Simon was the son of working-class Irish immigrants, the oldest of five. He was a self-taught guitar player who'd spend hours learning a five-second lick. He was a lady charmer who never gave an insincere compliment, a captivating storyteller, an avid drinker, and a terrible driver whose license had been revoked. He didn't back down from an argument, and often invoked one just to get a rise. His personality was exemplified by an anecdote from a friend I interviewed for my profile: In elementary school, a teacher had occasionally strapped Simon to his chair with a belt just to get him to sit still.

So I wasn't altogether surprised when I got word, two months later, that he was in jail.

Simon's 28th birthday had fallen on a Wednesday, but he and Anna agreed to celebrate it on Friday night. However, her regular babysitting gig ran hours late, and when she finally stepped through the doorway he'd just finished a bottle of Jack Daniel's. He became irate, whacking a painting off the wall. She told him to get out. He refused. When she picked up the phone to call the cops, he snatched it from her and hurled it across the room. Then he threw it again to make sure it was broken. Anna slipped into the bedroom and dialed 911 on her cell phone.

"He shoved me, but he didn't hurt me," Anna said four days later when I called to find out why he'd missed school. "I was scared and I overreacted, but they won't drop the charges."

Simon's bail was $10,000, and it would cost a grand to get him out. Anna said there was no way he'd disappoint his parents by calling them, and she doubted they could afford it even if he did. I mulled it over on the long drive to Santa Rita Jail, well aware that it would be insane to lay down cash I didn't have for a classmate I hardly knew. Once I arrived, I learned that Simon couldn't have visitors, but would be arraigned the next day in Oakland and then released. Professor Henry, who'd taken an instant shine to Simon, met me outside the courtroom — the same one we'd all visited for his class a couple weeks earlier.

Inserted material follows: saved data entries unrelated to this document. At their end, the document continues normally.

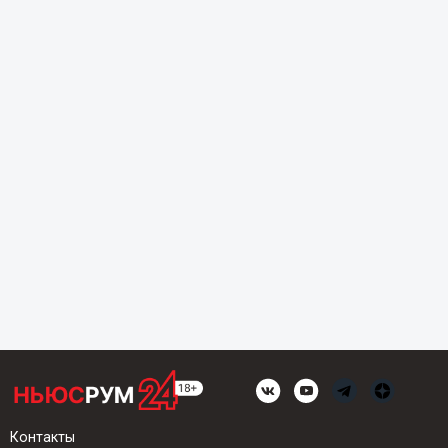
Контакты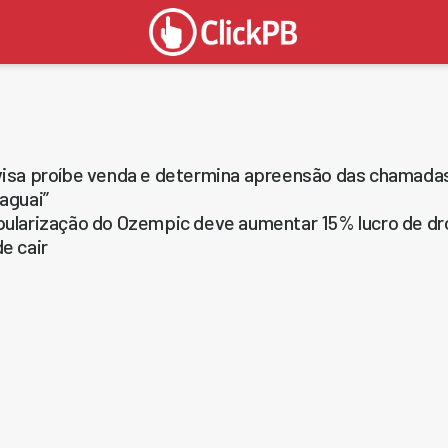
isa proíbe venda e determina apreensão das chamada
aguai”
ularização do Ozempic deve aumentar 15% lucro de dr
e cair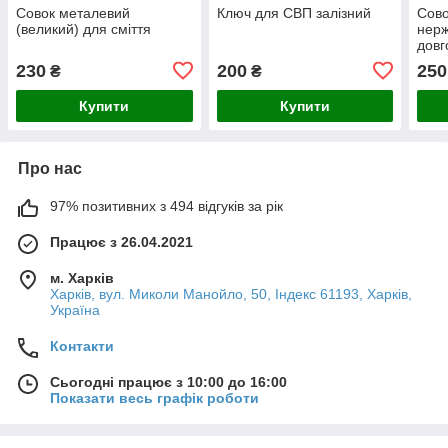
Совок металевий
Ключ для СВП залізний
Сово
(великий) для сміття
нерж
довг
(вис
230
200
250
₴
₴
Купити
Купити
Про нас
97% позитивних з 494 відгуків за рік
Працює з 26.04.2021
м. Харків
Харків, вул. Миколи Манойло, 50, Індекс 61193, Харків,
Україна
Контакти
Сьогодні працює з 10:00 до 16:00
Показати весь графік роботи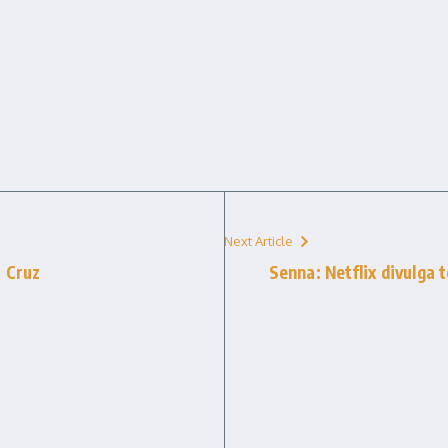
Next Article
a Cruz
Senna: Netflix divulga 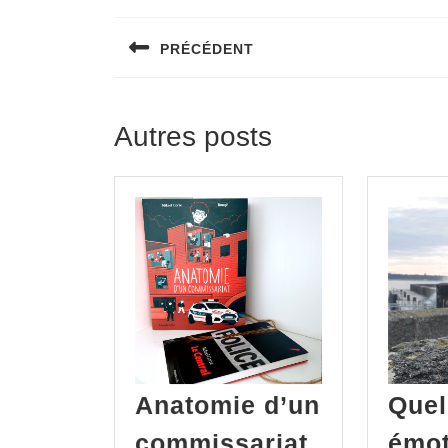
PRÉCÉDENT
Autres posts
Anatomie d’un
Quel
commissariat,
émot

Simon was released that night with walking directions to Dublin BART, a ticket with a few bucks on it, and a firm admonition to stay away from Anna. He headed straight for the journalism school, where he scarfed down some food left over from a reception and slept on the beat-up couch in the student lounge.

"I feel like such a fool," he told me the next day during a long talk in the rose garden north of campus. His version of events was similar to Anna's. "I was a jerk, but I didn't touch her," he said, twisting his hands together in his lap. "Look at me — I could hardly squash an insect." I believed him.

He spun his five days in jail as a positive experience. He'd learned to conquer boredom. His cellmates' lives were riveting. Everyone had respected his status as a journalist and grad student. "I could write hundreds of pages on it," he said. In the following weeks, he did.

The police report, which I glimpsed last month for the first time, unearthed no shocking details. I was surprised to read about a hole in the bedroom wall where he had reportedly thrown a television during a heated argument a few weeks prior. And there was a final remark: "Anna expressed a reluctance to press charges, and with youthful optimism stated her belief that the two would either work things out or part company forever."

They soon did the latter. Simon slept on the floor of a school friend's empty apartment before moving into a room in North Oakland. One of his new roommates was a drug peddler who specialized in Ecstasy. Ironically, I eventually learned, it was one of the few drugs Simon didn't like.